I would like to define a trait with a method that returns a generic type value and then define a class hierarchy where a parent class defines a specific generic type value and the subclass defines a different one, like so:
trait Thingy {
type T
def doIt(): T
}
class A extends Thingy {
override type T = Array[Int]
override def doIt(): T = {
Array[Int](1, 2, 3)
}
}
class B extends A {
override type T = Array[String]
def doIt(): T = {
Array[String]("stringy")
}
}
val aa = new A()
println(aa.doIt().length)
val bb = new B()
println(bb.doIt()(0))
This generates compile errors
ScalaFiddle.scala:16: error: overriding type T in class A, which equals scala.this.Array[scala.this.Int];
type T has incompatible type;
found : B.this.T
(which expands to) scala.this.Array[String]
required: A.this.T
(which expands to) scala.this.Array[scala.this.Int]
override type T = Array[String]
^
ScalaFiddle.scala:17: error: overriding method doIt in class A of type ()B.this.T;
method doIt needs `override' modifier;
found : ()B.this.T
(which expands to) ()scala.this.Array[String]
required: ()A.this.T
(which expands to) ()scala.this.Array[scala.this.Int]
def doIt(): T = {
^
I have tried parameterized types, abstract classes, and traits but I can't seem to get it right. Can someone explain if there is a way to do it?

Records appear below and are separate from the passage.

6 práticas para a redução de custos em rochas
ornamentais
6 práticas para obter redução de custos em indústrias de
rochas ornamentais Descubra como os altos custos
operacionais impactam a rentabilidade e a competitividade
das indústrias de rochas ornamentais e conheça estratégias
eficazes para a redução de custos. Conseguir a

Adding use case to answer Luis Miguel Mejía Suárez
I'm simply trying to use inheritance to inherit common methods while maintaining 2 different data structures to represent the internal state of each class. Say the parent class is a Grid that represents its internal data structure with a 2D Array of Cells of known dimensions
class Grid(var rows, var columns) {
protected var _grid: Array[Array[Cell]] = makeGrid()
def makeGrid(): Array[Array[Cell]] = {
var g = Array.ofDim[Cell](rows, columns)
// populate g
g
}
}
and I have a subclass that needs to represent the grid with a mutable ArrayBuffer:
class OtherGrid(var rows) extends Grid(rows, 1) {
protected var _grid: ArrayBuffer[ArrayBuffer[Cell]] = makeGrid()
override def makeGrid(): ArrayBuffer[ArrayBuffer[Cell]] = {
// initialize and populate the grid
}
}
Is this the wrong way to go about things in a functional programming language?